Half-life

[ipso facto]

My apologies if this has already been done (I didn't see it anywhere), but I thought it might be useful for members to see graphically what the concept of half-life actually means. Testosterone esthers for example, are actively released into the system over a certain period (for testosterone enanthate this is around two weeks), but the release rate is uneven, with a big spike up front. The release rate is dependent upon the concentration of the substance, and that concentration steadily declines. Here is a graph that shows the rate, and remaining dosage over time.

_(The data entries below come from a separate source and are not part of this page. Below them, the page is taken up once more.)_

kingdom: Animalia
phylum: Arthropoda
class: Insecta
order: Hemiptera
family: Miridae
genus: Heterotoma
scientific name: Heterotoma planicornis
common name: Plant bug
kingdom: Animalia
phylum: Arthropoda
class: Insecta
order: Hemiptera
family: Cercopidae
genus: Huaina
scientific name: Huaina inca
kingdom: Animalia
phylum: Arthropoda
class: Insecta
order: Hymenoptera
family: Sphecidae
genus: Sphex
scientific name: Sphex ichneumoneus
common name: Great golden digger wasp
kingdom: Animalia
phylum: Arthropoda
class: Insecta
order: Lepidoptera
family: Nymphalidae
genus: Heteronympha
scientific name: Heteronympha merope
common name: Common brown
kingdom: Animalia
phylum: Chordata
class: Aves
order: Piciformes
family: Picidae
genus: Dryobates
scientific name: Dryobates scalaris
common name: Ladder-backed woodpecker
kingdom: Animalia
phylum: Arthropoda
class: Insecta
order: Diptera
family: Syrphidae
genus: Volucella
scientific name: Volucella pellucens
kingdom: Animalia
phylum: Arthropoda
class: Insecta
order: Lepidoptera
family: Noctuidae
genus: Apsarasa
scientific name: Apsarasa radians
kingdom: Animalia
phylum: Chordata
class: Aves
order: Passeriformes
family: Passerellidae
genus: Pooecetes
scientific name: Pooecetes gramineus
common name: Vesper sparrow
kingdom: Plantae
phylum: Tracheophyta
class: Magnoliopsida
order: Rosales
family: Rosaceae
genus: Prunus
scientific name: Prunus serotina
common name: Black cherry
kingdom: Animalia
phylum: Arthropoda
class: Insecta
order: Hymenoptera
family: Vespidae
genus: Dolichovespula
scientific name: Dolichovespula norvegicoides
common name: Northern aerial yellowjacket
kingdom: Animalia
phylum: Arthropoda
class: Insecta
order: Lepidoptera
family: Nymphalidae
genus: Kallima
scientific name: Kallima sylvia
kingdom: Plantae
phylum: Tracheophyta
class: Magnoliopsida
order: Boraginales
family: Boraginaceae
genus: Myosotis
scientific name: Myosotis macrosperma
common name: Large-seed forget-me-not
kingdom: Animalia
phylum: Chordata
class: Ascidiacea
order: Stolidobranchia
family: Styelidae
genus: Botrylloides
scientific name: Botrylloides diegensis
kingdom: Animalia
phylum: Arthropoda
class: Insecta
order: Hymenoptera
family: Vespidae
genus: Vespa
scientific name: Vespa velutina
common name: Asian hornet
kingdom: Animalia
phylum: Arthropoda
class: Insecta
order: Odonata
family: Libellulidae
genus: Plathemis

This should give a good idea of why there is an initial kick on the first and second days, and then a more stable release after that. The first graph shows the proportion of dose that is left in the body over about a three week period of time for testosterone enanthate (which has the longest half-life on commonly used compounds ... you can mentally adjust the x-axis of this graph for other compounds). The second shows for a 500mg initial dose, what will be left after a certain number of days.

[mkrulic]

that's an exponentional decay but it doesn't look right for test enan. drop a line down from where the 250mg hits the curve to the x axis (number of days). It puts the half life around 2.5 to 3 days. seems a little short

[ipso facto]

that's an exponentional decay but it doesn't look right for test enan. drop a line down from where the 250mg hits the curve to the x axis (number of days). It puts the half life around 2.5 to 3 days. seems a little short

I've checked and you are right, and I've corrected the graphs. The half-life of TE should be 10.5 days

[ipso facto]

OK ... here's a better chart (more data points) ... anyway, I hope this proves useful

[8pak]

Has it been definitively shown that systemic absorption of an enanthate ester from an intramuscular depot site follows classic first-order pharmacokinetic decay??

[ipso facto]

I don't know that it has for a fact; I'm just doing a little mental exercise here (trying to calculate how much of the stuff might be floating around my body at any time). But I suspect that this is right; here's my reasoning.

The TE is injected into fat surrounded by blood vessels, and the TE seeps into the blood just by migrating around the fat (it's essentially dissolved in the fat). So this is going to follow a standard exponential decay (my charts). My understanding is that the TE gets to circulate once in the blood, and then is deactivated by the liver. So once in the blood, it has a very short half-life, more like pure testosterone , which is polar, water-soluable, and thus can't be stored in the fat.

I thought this might be expanded into a general formula for computing the amount of TE (or other AS) still in the body for a given cycle of doses.